REQUIRED ACTION ▸ The answer should contain all of the records below, each one copied word for word.

(Multi-frame change data)
++++++++
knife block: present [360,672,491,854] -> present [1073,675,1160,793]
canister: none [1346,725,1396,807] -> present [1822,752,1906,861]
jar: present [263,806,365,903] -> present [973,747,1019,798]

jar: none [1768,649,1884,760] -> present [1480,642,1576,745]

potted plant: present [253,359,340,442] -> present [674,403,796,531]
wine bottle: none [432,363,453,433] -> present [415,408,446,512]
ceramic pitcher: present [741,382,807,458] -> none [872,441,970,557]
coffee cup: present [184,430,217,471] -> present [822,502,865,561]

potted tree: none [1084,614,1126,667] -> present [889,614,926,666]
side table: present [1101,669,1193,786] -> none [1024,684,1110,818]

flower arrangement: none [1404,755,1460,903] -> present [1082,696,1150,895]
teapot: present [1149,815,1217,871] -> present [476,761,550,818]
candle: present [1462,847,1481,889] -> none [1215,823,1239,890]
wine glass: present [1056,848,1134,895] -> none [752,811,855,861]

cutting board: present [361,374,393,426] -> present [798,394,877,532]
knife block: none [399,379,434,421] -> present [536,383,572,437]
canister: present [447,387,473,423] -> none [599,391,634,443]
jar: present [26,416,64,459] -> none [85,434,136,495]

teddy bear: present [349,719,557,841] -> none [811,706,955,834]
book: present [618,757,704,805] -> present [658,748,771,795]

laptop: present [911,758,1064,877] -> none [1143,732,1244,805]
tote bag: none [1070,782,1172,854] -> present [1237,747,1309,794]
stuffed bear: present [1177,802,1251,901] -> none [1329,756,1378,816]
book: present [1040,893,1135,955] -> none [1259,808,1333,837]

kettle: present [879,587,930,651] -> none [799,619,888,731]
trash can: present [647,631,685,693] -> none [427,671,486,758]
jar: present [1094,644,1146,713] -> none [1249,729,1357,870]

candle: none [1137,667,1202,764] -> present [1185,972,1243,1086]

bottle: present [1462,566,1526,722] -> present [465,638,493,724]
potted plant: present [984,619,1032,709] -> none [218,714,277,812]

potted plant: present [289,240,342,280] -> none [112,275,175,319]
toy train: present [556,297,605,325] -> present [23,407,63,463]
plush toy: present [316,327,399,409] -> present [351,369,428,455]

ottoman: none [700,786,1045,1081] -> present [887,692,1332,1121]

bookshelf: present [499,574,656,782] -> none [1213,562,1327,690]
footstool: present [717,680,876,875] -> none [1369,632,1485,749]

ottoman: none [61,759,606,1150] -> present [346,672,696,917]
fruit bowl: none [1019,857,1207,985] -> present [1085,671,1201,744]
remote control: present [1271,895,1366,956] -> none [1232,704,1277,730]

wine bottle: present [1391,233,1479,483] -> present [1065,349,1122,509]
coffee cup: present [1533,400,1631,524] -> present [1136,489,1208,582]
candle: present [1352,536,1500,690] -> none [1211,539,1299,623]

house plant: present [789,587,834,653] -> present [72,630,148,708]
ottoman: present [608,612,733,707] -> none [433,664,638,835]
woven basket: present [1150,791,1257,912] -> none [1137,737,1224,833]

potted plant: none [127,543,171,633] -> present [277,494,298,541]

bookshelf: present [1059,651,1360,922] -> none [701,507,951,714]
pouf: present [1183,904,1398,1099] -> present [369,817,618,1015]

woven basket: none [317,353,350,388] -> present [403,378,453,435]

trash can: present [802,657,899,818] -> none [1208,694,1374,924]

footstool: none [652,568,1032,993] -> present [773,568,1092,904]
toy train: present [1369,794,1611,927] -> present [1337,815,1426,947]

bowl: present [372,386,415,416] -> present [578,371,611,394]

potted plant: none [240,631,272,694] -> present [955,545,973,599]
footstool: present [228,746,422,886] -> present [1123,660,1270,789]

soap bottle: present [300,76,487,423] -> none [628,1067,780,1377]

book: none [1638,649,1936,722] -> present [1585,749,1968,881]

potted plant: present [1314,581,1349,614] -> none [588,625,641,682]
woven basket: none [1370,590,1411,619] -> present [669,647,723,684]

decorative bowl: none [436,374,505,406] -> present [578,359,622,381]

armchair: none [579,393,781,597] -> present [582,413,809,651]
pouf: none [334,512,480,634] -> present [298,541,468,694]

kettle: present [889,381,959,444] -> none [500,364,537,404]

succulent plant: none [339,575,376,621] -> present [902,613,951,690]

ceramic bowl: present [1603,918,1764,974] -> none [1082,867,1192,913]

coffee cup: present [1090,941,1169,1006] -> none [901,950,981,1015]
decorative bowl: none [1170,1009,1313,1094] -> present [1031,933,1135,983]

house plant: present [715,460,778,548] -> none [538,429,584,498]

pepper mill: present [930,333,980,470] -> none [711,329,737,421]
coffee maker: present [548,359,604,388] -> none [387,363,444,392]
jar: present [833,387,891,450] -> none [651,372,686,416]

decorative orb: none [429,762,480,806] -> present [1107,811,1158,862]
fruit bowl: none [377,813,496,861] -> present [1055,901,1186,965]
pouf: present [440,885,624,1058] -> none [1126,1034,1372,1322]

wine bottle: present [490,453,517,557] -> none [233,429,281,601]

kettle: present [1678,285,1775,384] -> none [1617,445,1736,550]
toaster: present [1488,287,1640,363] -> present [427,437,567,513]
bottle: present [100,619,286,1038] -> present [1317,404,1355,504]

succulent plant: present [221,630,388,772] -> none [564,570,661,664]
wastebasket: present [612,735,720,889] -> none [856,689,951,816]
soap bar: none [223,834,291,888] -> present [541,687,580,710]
++++++++
SOLUTION TO THIS PROBLEM ▸
knife block: present [360,672,491,854] -> present [1073,675,1160,793]
canister: none [1346,725,1396,807] -> present [1822,752,1906,861]
jar: present [263,806,365,903] -> present [973,747,1019,798]

jar: none [1768,649,1884,760] -> present [1480,642,1576,745]

potted plant: present [253,359,340,442] -> present [674,403,796,531]
wine bottle: none [432,363,453,433] -> present [415,408,446,512]
ceramic pitcher: present [741,382,807,458] -> none [872,441,970,557]
coffee cup: present [184,430,217,471] -> present [822,502,865,561]

potted tree: none [1084,614,1126,667] -> present [889,614,926,666]
side table: present [1101,669,1193,786] -> none [1024,684,1110,818]

flower arrangement: none [1404,755,1460,903] -> present [1082,696,1150,895]
teapot: present [1149,815,1217,871] -> present [476,761,550,818]
candle: present [1462,847,1481,889] -> none [1215,823,1239,890]
wine glass: present [1056,848,1134,895] -> none [752,811,855,861]

cutting board: present [361,374,393,426] -> present [798,394,877,532]
knife block: none [399,379,434,421] -> present [536,383,572,437]
canister: present [447,387,473,423] -> none [599,391,634,443]
jar: present [26,416,64,459] -> none [85,434,136,495]

teddy bear: present [349,719,557,841] -> none [811,706,955,834]
book: present [618,757,704,805] -> present [658,748,771,795]

laptop: present [911,758,1064,877] -> none [1143,732,1244,805]
tote bag: none [1070,782,1172,854] -> present [1237,747,1309,794]
stuffed bear: present [1177,802,1251,901] -> none [1329,756,1378,816]
book: present [1040,893,1135,955] -> none [1259,808,1333,837]

kettle: present [879,587,930,651] -> none [799,619,888,731]
trash can: present [647,631,685,693] -> none [427,671,486,758]
jar: present [1094,644,1146,713] -> none [1249,729,1357,870]

candle: none [1137,667,1202,764] -> present [1185,972,1243,1086]

bottle: present [1462,566,1526,722] -> present [465,638,493,724]
potted plant: present [984,619,1032,709] -> none [218,714,277,812]

potted plant: present [289,240,342,280] -> none [112,275,175,319]
toy train: present [556,297,605,325] -> present [23,407,63,463]
plush toy: present [316,327,399,409] -> present [351,369,428,455]

ottoman: none [700,786,1045,1081] -> present [887,692,1332,1121]

bookshelf: present [499,574,656,782] -> none [1213,562,1327,690]
footstool: present [717,680,876,875] -> none [1369,632,1485,749]

ottoman: none [61,759,606,1150] -> present [346,672,696,917]
fruit bowl: none [1019,857,1207,985] -> present [1085,671,1201,744]
remote control: present [1271,895,1366,956] -> none [1232,704,1277,730]

wine bottle: present [1391,233,1479,483] -> present [1065,349,1122,509]
coffee cup: present [1533,400,1631,524] -> present [1136,489,1208,582]
candle: present [1352,536,1500,690] -> none [1211,539,1299,623]

house plant: present [789,587,834,653] -> present [72,630,148,708]
ottoman: present [608,612,733,707] -> none [433,664,638,835]
woven basket: present [1150,791,1257,912] -> none [1137,737,1224,833]

potted plant: none [127,543,171,633] -> present [277,494,298,541]

bookshelf: present [1059,651,1360,922] -> none [701,507,951,714]
pouf: present [1183,904,1398,1099] -> present [369,817,618,1015]

woven basket: none [317,353,350,388] -> present [403,378,453,435]

trash can: present [802,657,899,818] -> none [1208,694,1374,924]

footstool: none [652,568,1032,993] -> present [773,568,1092,904]
toy train: present [1369,794,1611,927] -> present [1337,815,1426,947]

bowl: present [372,386,415,416] -> present [578,371,611,394]

potted plant: none [240,631,272,694] -> present [955,545,973,599]
footstool: present [228,746,422,886] -> present [1123,660,1270,789]

soap bottle: present [300,76,487,423] -> none [628,1067,780,1377]

book: none [1638,649,1936,722] -> present [1585,749,1968,881]

potted plant: present [1314,581,1349,614] -> none [588,625,641,682]
woven basket: none [1370,590,1411,619] -> present [669,647,723,684]

decorative bowl: none [436,374,505,406] -> present [578,359,622,381]

armchair: none [579,393,781,597] -> present [582,413,809,651]
pouf: none [334,512,480,634] -> present [298,541,468,694]

kettle: present [889,381,959,444] -> none [500,364,537,404]

succulent plant: none [339,575,376,621] -> present [902,613,951,690]

ceramic bowl: present [1603,918,1764,974] -> none [1082,867,1192,913]

coffee cup: present [1090,941,1169,1006] -> none [901,950,981,1015]
decorative bowl: none [1170,1009,1313,1094] -> present [1031,933,1135,983]

house plant: present [715,460,778,548] -> none [538,429,584,498]

pepper mill: present [930,333,980,470] -> none [711,329,737,421]
coffee maker: present [548,359,604,388] -> none [387,363,444,392]
jar: present [833,387,891,450] -> none [651,372,686,416]

decorative orb: none [429,762,480,806] -> present [1107,811,1158,862]
fruit bowl: none [377,813,496,861] -> present [1055,901,1186,965]
pouf: present [440,885,624,1058] -> none [1126,1034,1372,1322]

wine bottle: present [490,453,517,557] -> none [233,429,281,601]

kettle: present [1678,285,1775,384] -> none [1617,445,1736,550]
toaster: present [1488,287,1640,363] -> present [427,437,567,513]
bottle: present [100,619,286,1038] -> present [1317,404,1355,504]

succulent plant: present [221,630,388,772] -> none [564,570,661,664]
wastebasket: present [612,735,720,889] -> none [856,689,951,816]
soap bar: none [223,834,291,888] -> present [541,687,580,710]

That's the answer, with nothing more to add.